Sure, Ristano thought. Like that would ever happen. It became a running joke between them. In texts, in fall weekends when Mancini was back on campus. They'd say it, then laugh. It might not ever occur, but if it did, Ristano would be there.
He was there.
Do the job
Traversing the tunnel that led from the clubhouse under the third-base stands to the playing field at Coors, Ristano kept telling himself to stay calm. Stay in the moment. Make sure it belonged to Mancini, the feel-good story of All-Star week. All Ristano had to do was throw some baseballs over the sweet part of the plate.
Not so much.
Ristano wrestled with the magnitude of the moment when he entered the locker room and saw that his cubicle was close to the Yankees trio of Aaron Judge and Aroldis Chapman and Gerrit Cole. Like, seriously?
“Growing up in New York, those pinstripes mean an awful lot to me,” said Ristano, who wore an Orioles uniform with No. 34 and his name on the back of the jersey. “But the Trey Mancini variable trumped any allegiance that I had for the Yankees.”

- **Written task 1**
Retype the stretch of the passage about Ristano and Mancini from "Ristano wrestled with" through "Cole. Like, seriously?" word for word.
The text and the records were taken from separate sources.

Dataset entries
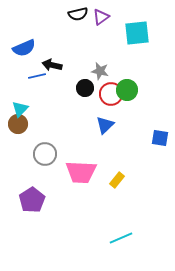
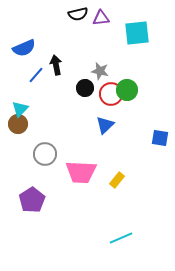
purple triangle: moved 1 px down; rotated 30 degrees clockwise
black arrow: moved 4 px right; rotated 66 degrees clockwise
blue line: moved 1 px left, 1 px up; rotated 36 degrees counterclockwise
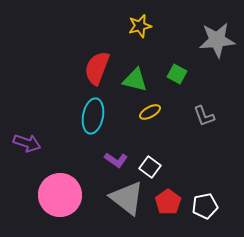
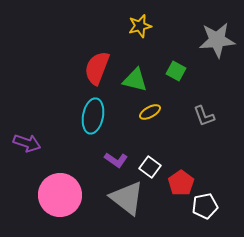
green square: moved 1 px left, 3 px up
red pentagon: moved 13 px right, 19 px up
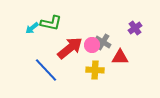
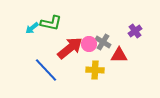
purple cross: moved 3 px down
pink circle: moved 3 px left, 1 px up
red triangle: moved 1 px left, 2 px up
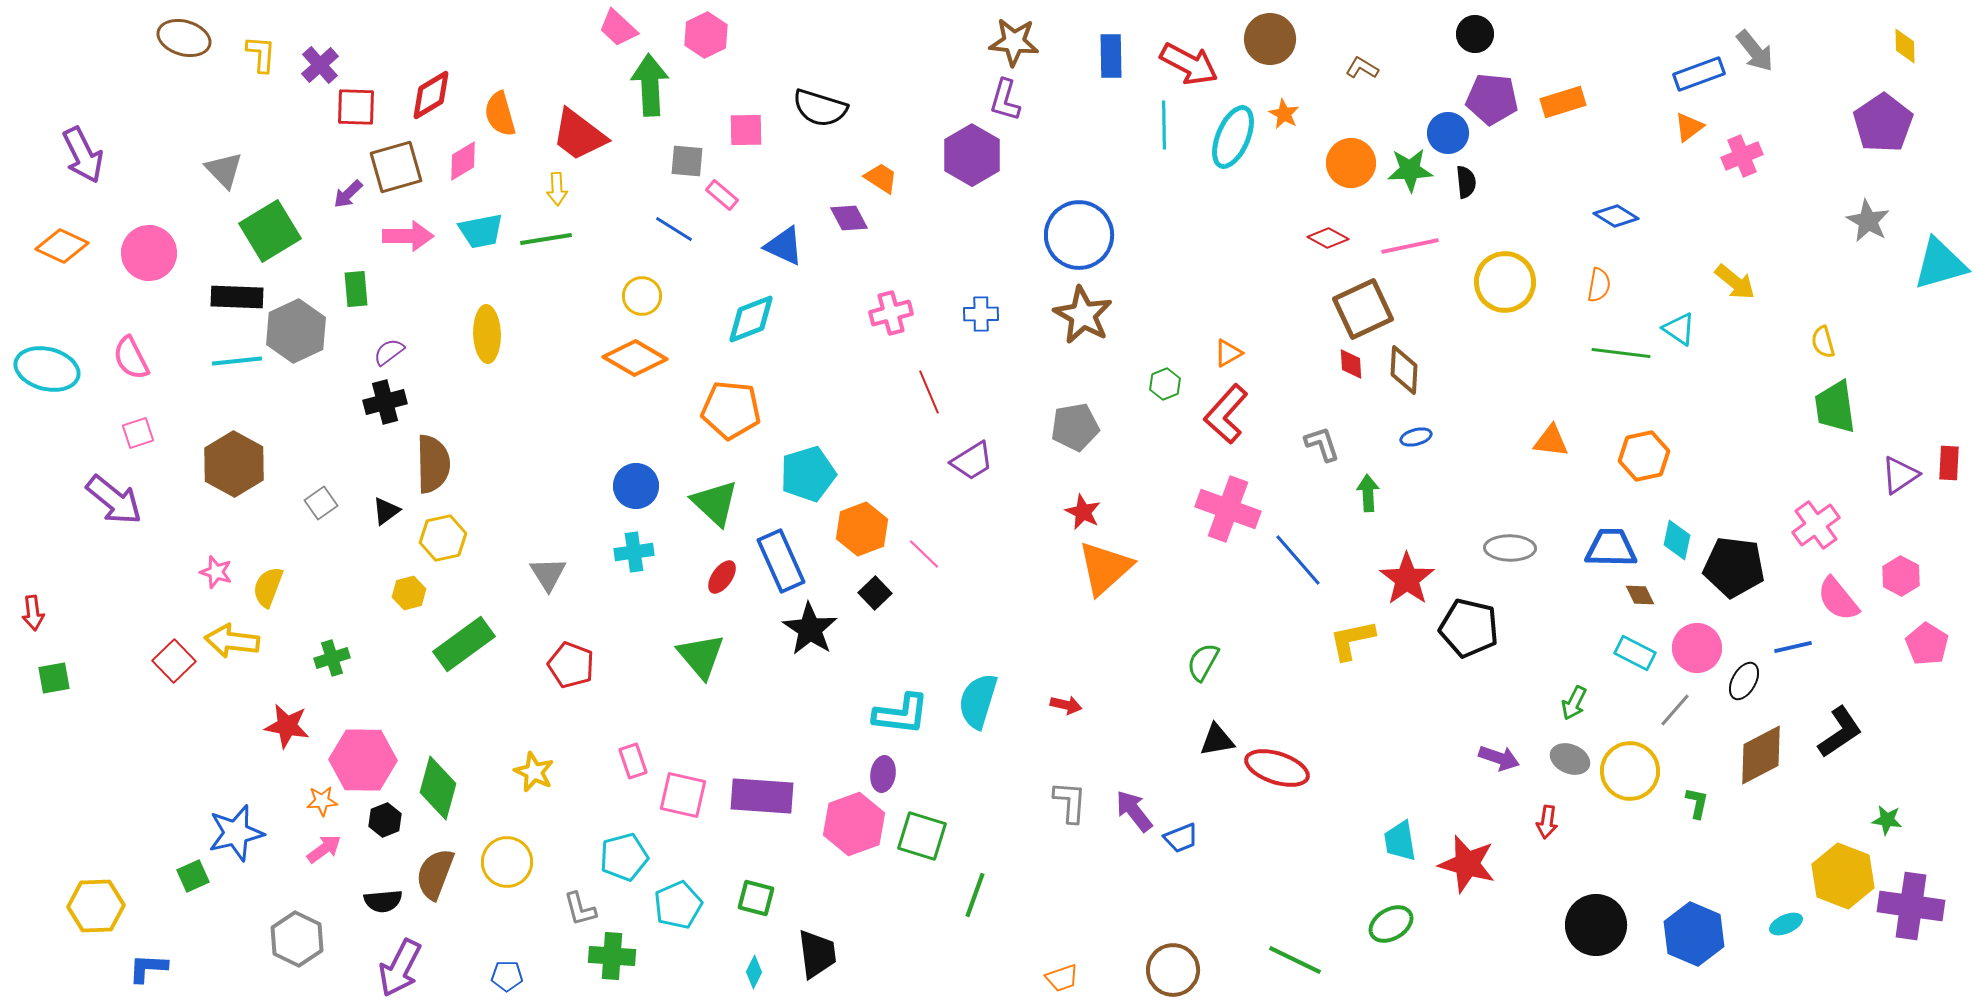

- **Written task 2**
In the records, take the stretch from the line containing "green square: moved 1 px left, 3 px up" through the end of the records and replace "px" with "pixels", changing nothing else. Give only those lines, and leave the pictures out.

- **Result 1**
Ristano wrestled with the magnitude of the moment when he entered the locker room and saw that his cubicle was close to the Yankees trio of Aaron Judge and Aroldis Chapman and Gerrit Cole. Like, seriously?

- **Result 2**
green square: moved 1 pixels left, 3 pixels up
red pentagon: moved 13 pixels right, 19 pixels up
purple cross: moved 3 pixels down
pink circle: moved 3 pixels left, 1 pixels up
red triangle: moved 1 pixels left, 2 pixels up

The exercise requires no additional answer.